Another difference between here and California is how much longer Europeans have been here in New England. You don’t see buildings from the 17th and 18th centuries in California.

This house was constructed more recently. In the period when our daughter had tiny imaginary friends everywhere, she would have loved it.

Also on my first day, we walked around the corner to the Unitarian Universalist Society. I didn’t expect it to be open on a weekday morning, but when I tried the front doors anyway, a man waiting in a car called out that he was a member, and could he help us? That question is used so often to mean “What do you think you’re doing?” that it’s hard to convey that he really meant it, but he really meant it. He and his wife had stopped by to take care of a couple of things, so they immediately gave us a tour. In the lovely, sun-drenched sanctuary, we discovered that, like UUCPA, they have a chalice shaped like a tree. Isn’t it striking? I like the nest for the flame.

They have beautiful rooms upstairs too, especially the tiny room for the tiniest children, with its windows on three sides giving views onto the ocean and town. We also got to see their solar panels, installed just last summer. Sadly, I am fitting this vacation in between Sundays, so I can’t attend a service. But it was great to meet a few UUs, who were as warm and friendly as could be.

This is as close to totality as we got in San Francisco. But at least the sky was unclouded. The “big sun” must be some kind of glare effect.

Listening to scientists describe totality, I want to see one before I die. Maybe I’ll go to Alaska in 2033, take in Denali and the Northern Lights while I’m at it. In the meantime, I’m watching it on NASA’s livestream right now.

I have a gym membership, but a few times recently, I’ve put together a home, calisthenics (bodyweight only, no weights) workout in order to keep up with my schedule while traveling. I liked it pretty well, so I thought maybe I would switch to these workouts entirely. It would certainly save me a lot of money. My main concern was whether they would be rigorous enough, being that we have no equipment except a couple of five-pound weights. Bodyweight is all very well, but eventually it may get too easy, and then I won’t have weights on hand to add difficulty.

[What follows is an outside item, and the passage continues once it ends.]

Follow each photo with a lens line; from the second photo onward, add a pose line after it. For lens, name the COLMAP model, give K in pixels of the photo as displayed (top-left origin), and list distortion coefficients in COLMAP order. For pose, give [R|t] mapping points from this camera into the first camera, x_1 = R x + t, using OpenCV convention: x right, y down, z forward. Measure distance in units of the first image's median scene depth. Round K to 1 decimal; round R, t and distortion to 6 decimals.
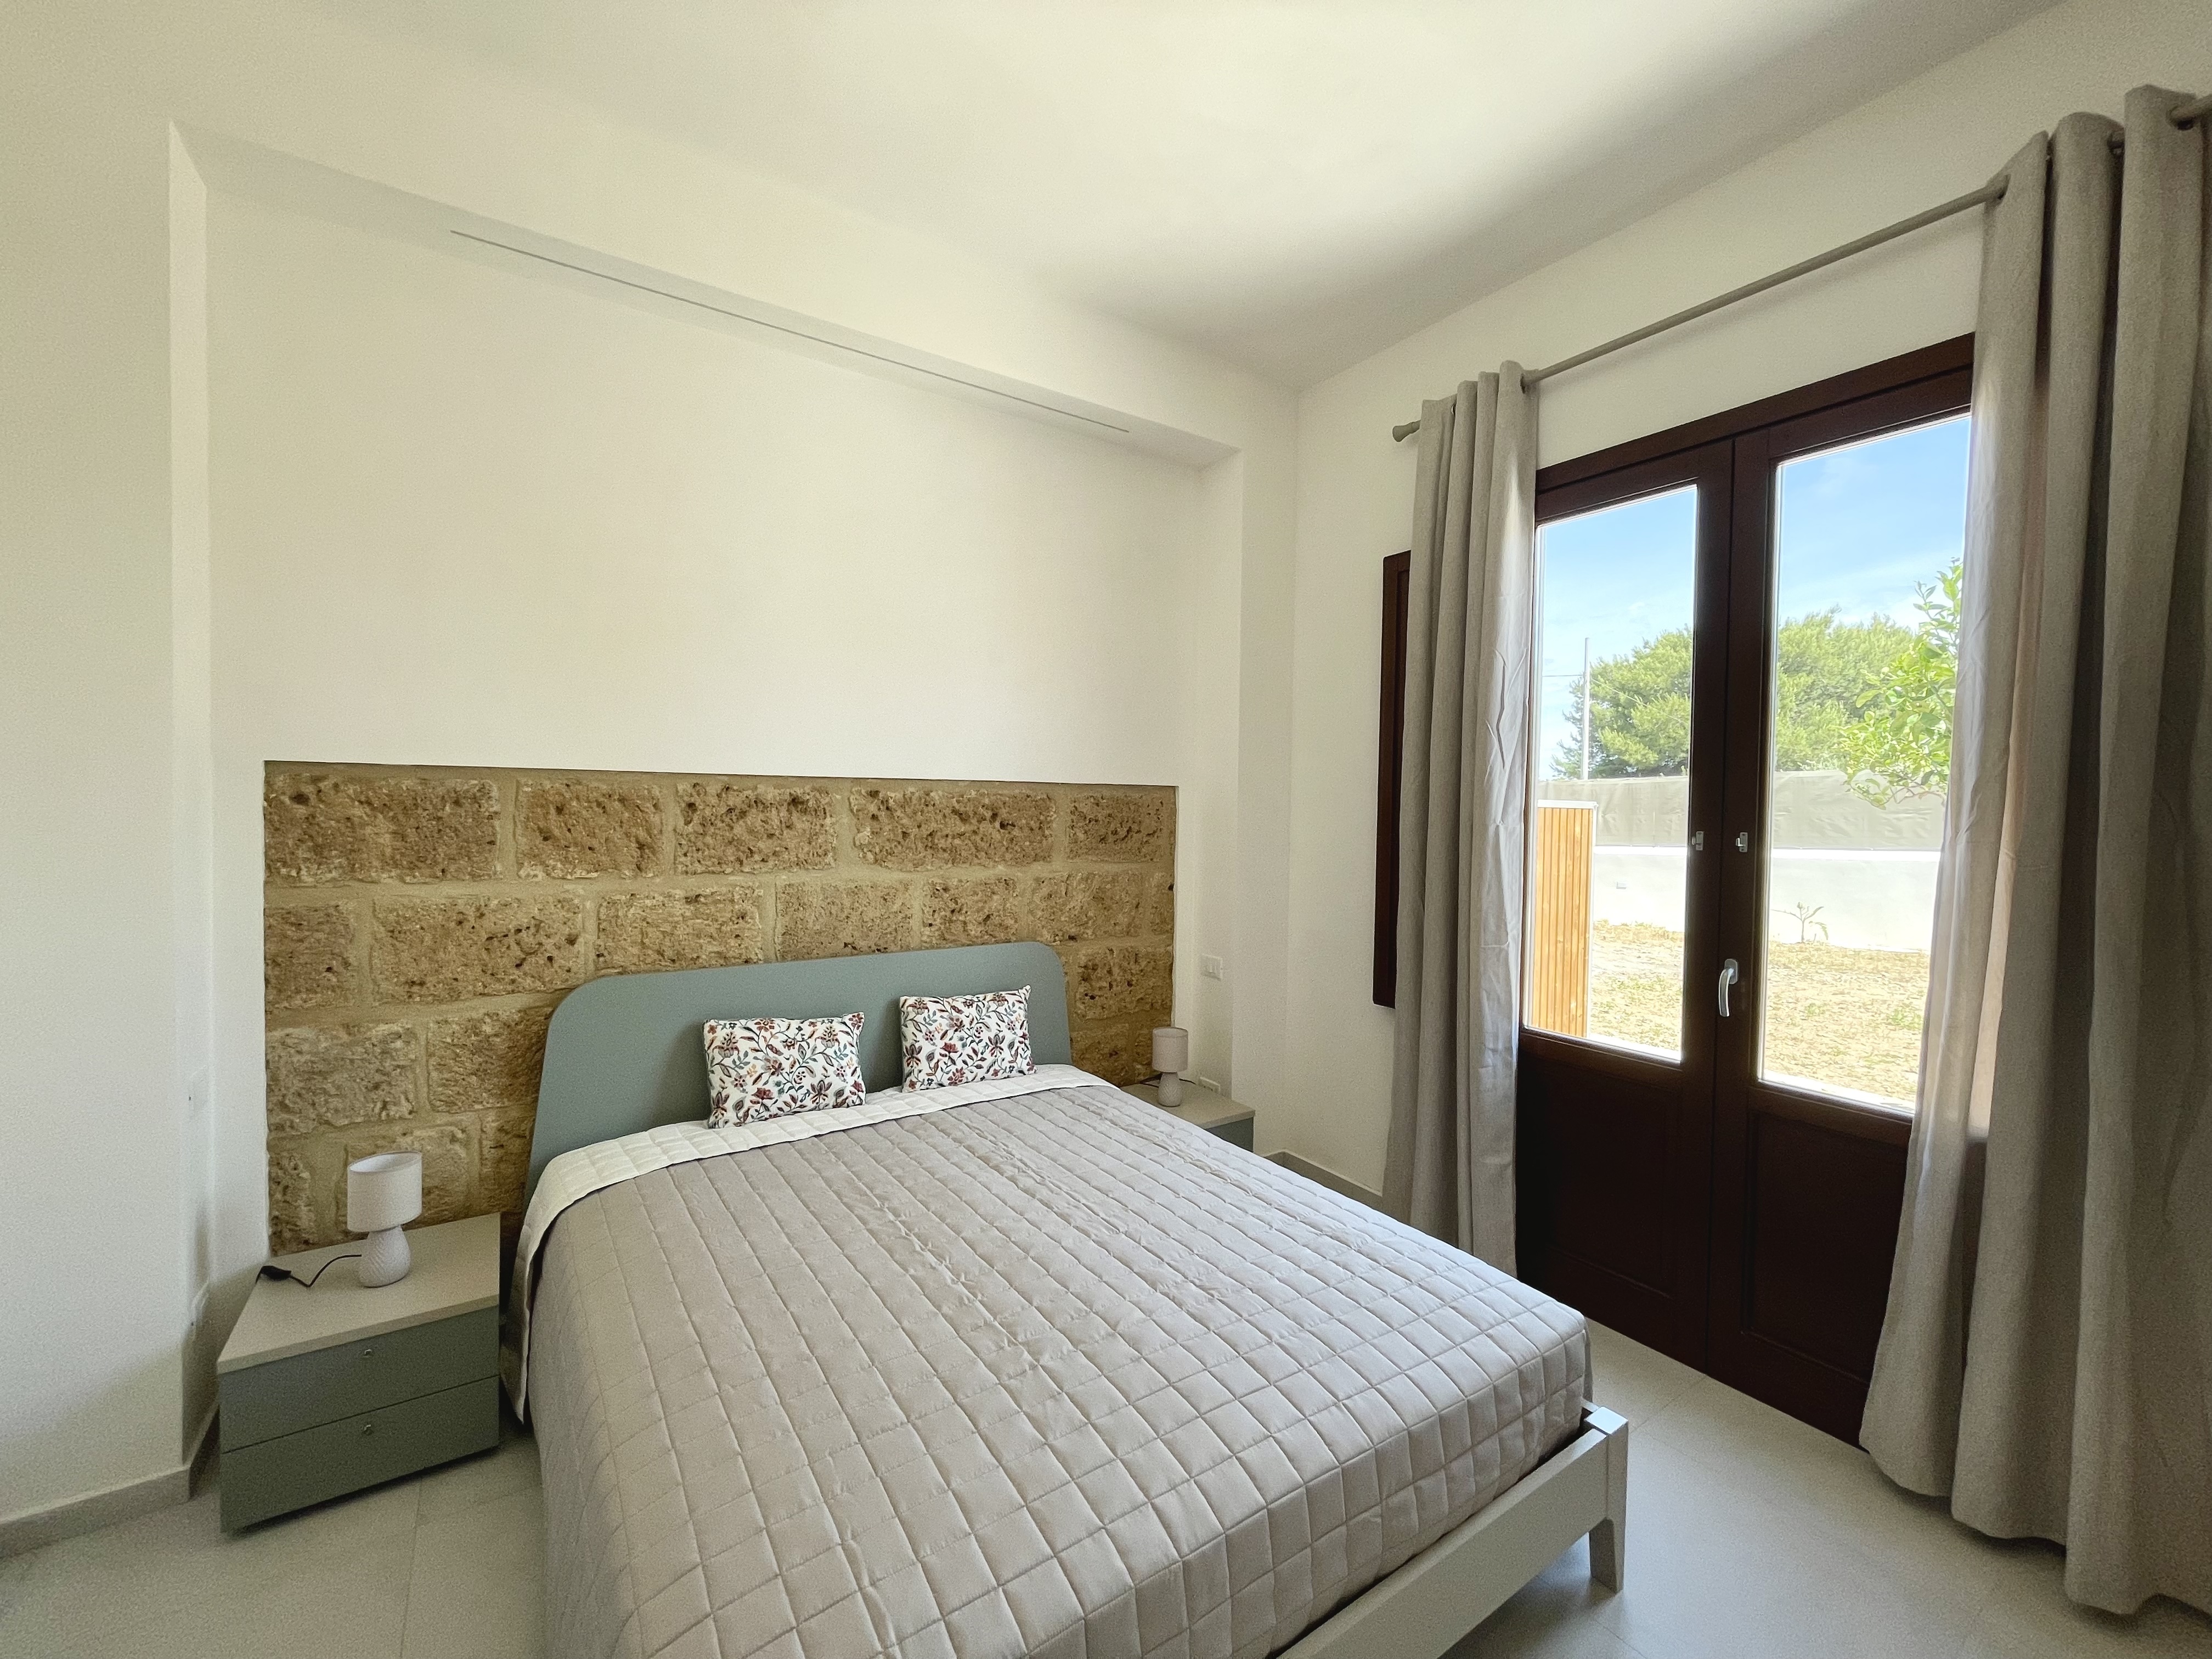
lens RADIAL K [[861.1, 0, 1119.6], [0, 861.1, 830.6], [0, 0, 1]] dist [-0.006050, -0.000710]
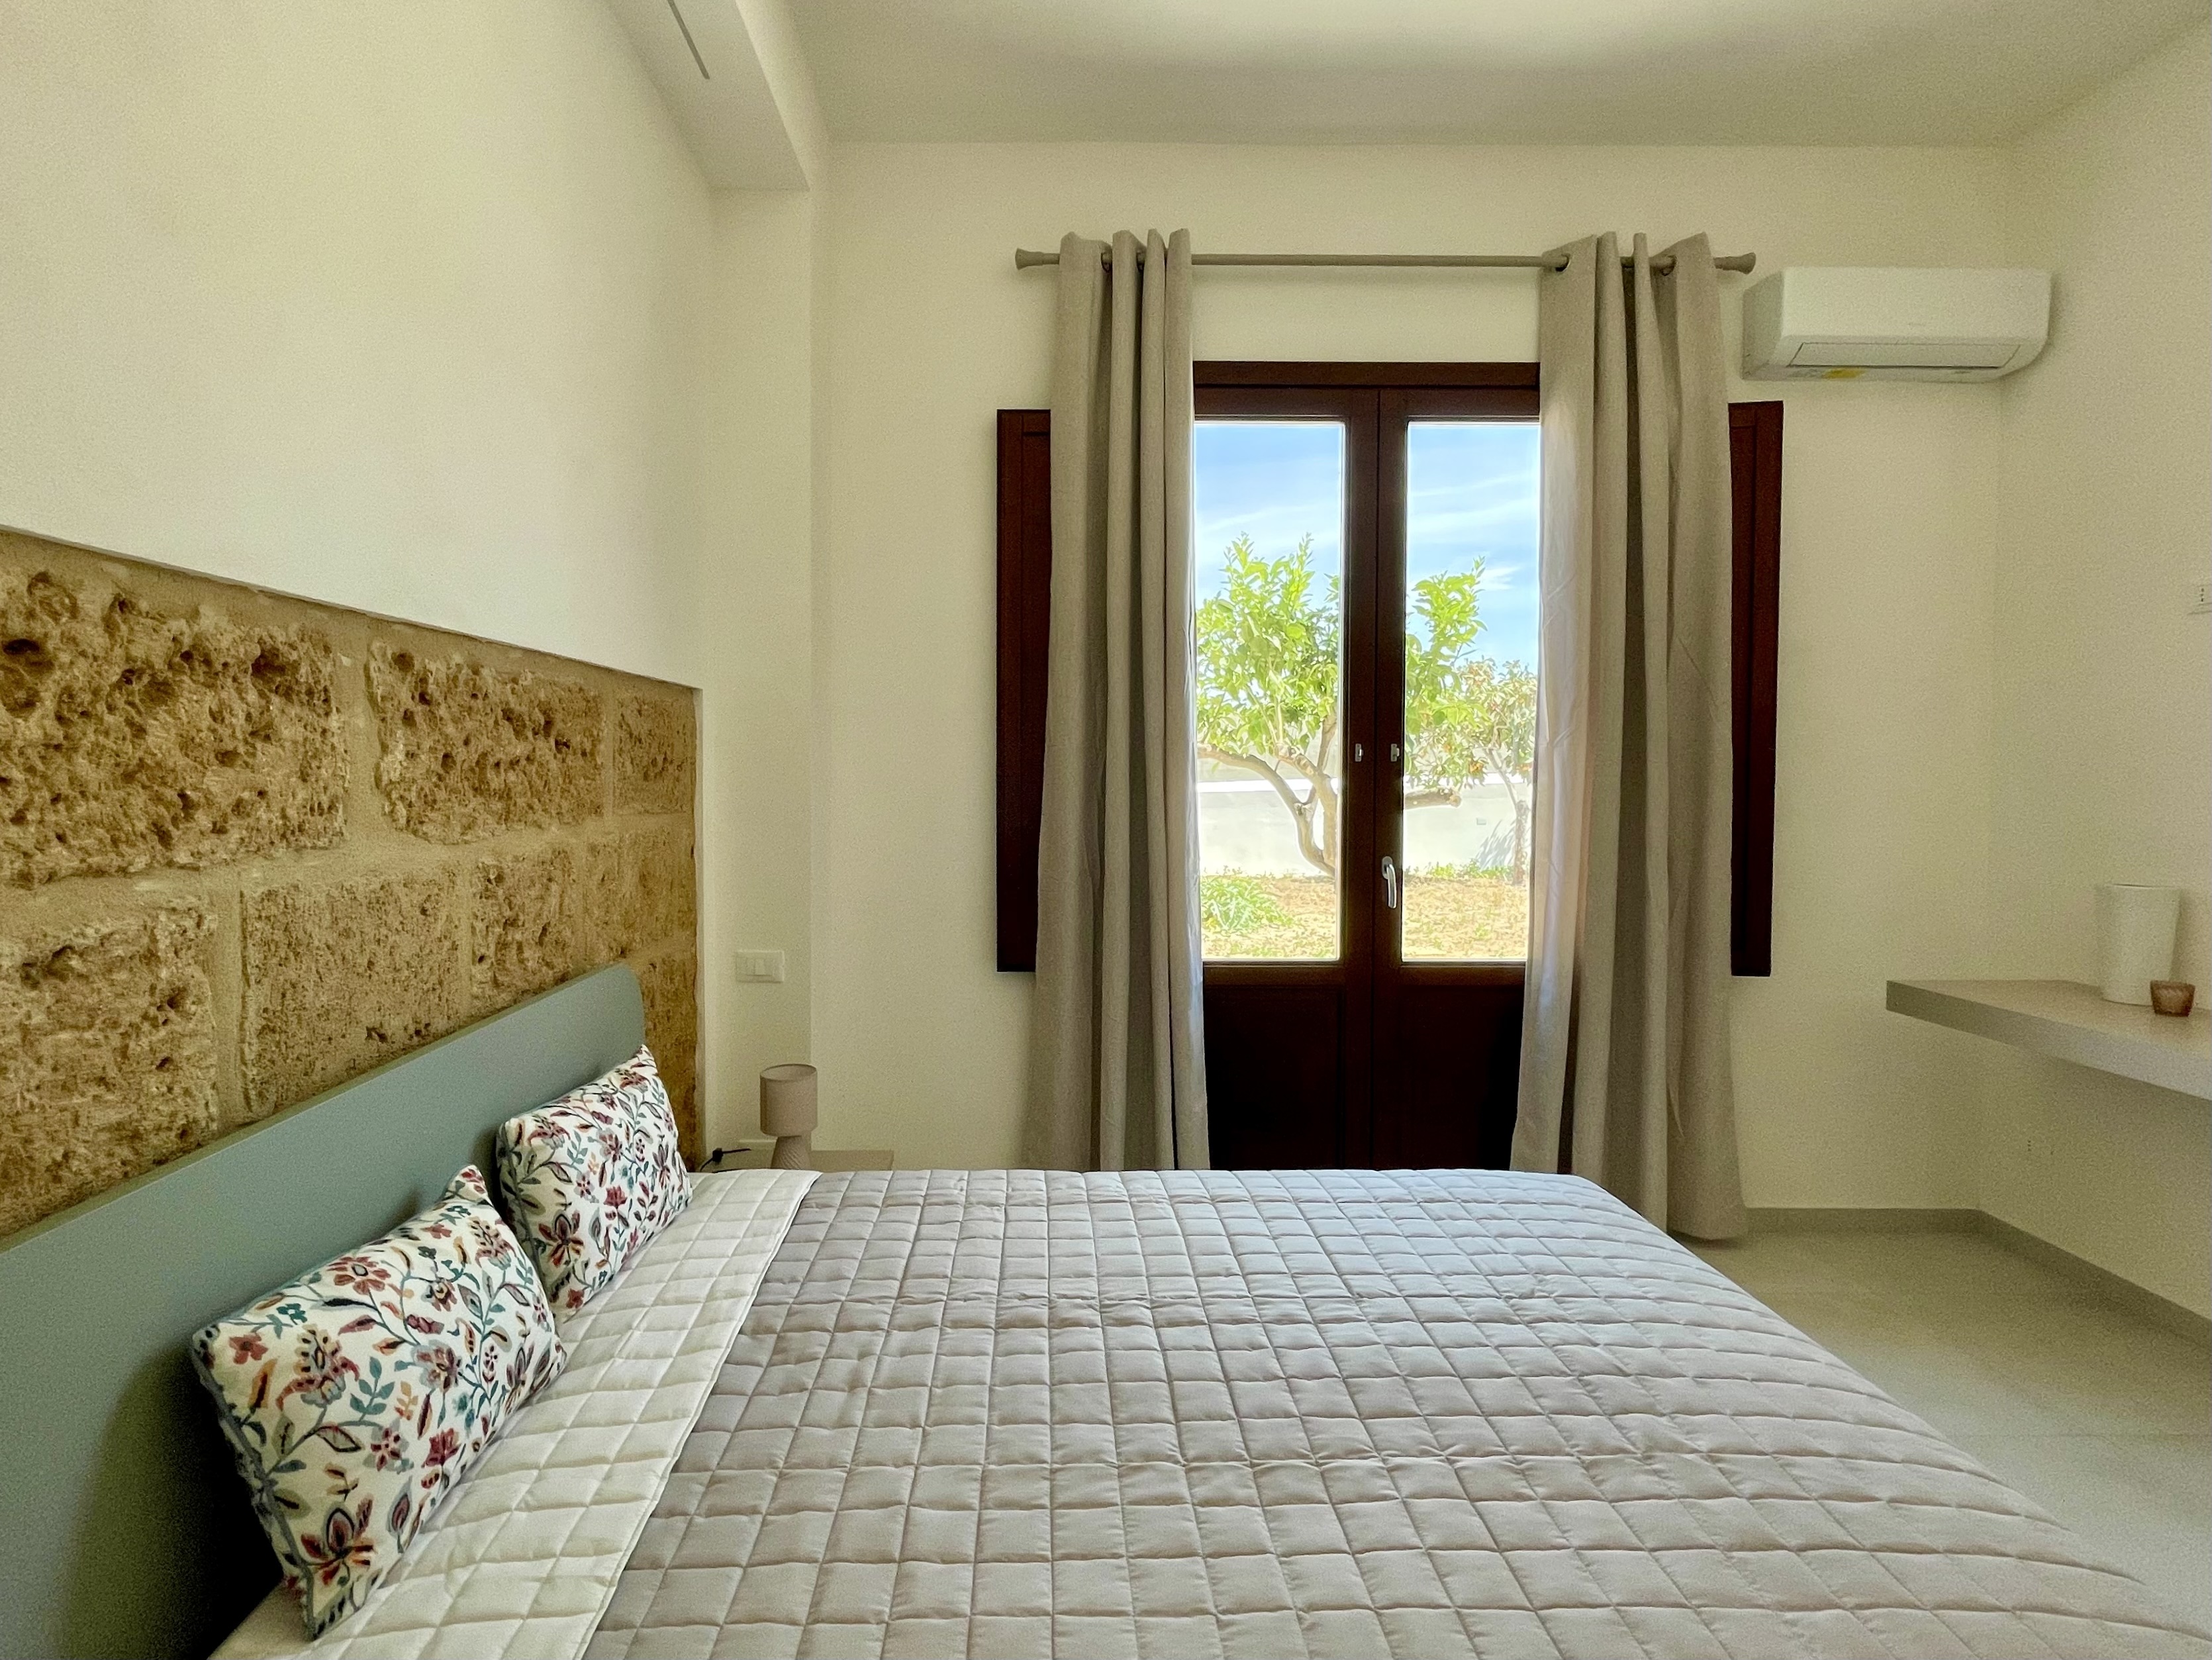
lens RADIAL K [[1050.8, 0, 1046.0], [0, 1050.8, 807.4], [0, 0, 1]] dist [-0.002720, -0.001016]
pose [[0.574748, -0.042274, 0.817238, -0.533499], [0.027643, 0.999098, 0.032240, 0.020672], [-0.817864, 0.004061, 0.575398, 0.459682]]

I can now rest easy on that point. I did some research, created a four- or five-exercise regimen for a pull day, and started in on it. I completed one of the exercises this afternoon,  a superman, and have been knocked absolutely flat ever since. Whoof. Lying in bed, aching all over, and now going to take a couple of ibuprofen and a nice soak. It’s possible that I’ll eventually get so fit that I’ll need to get some equipment, but that time is clearly a long way off.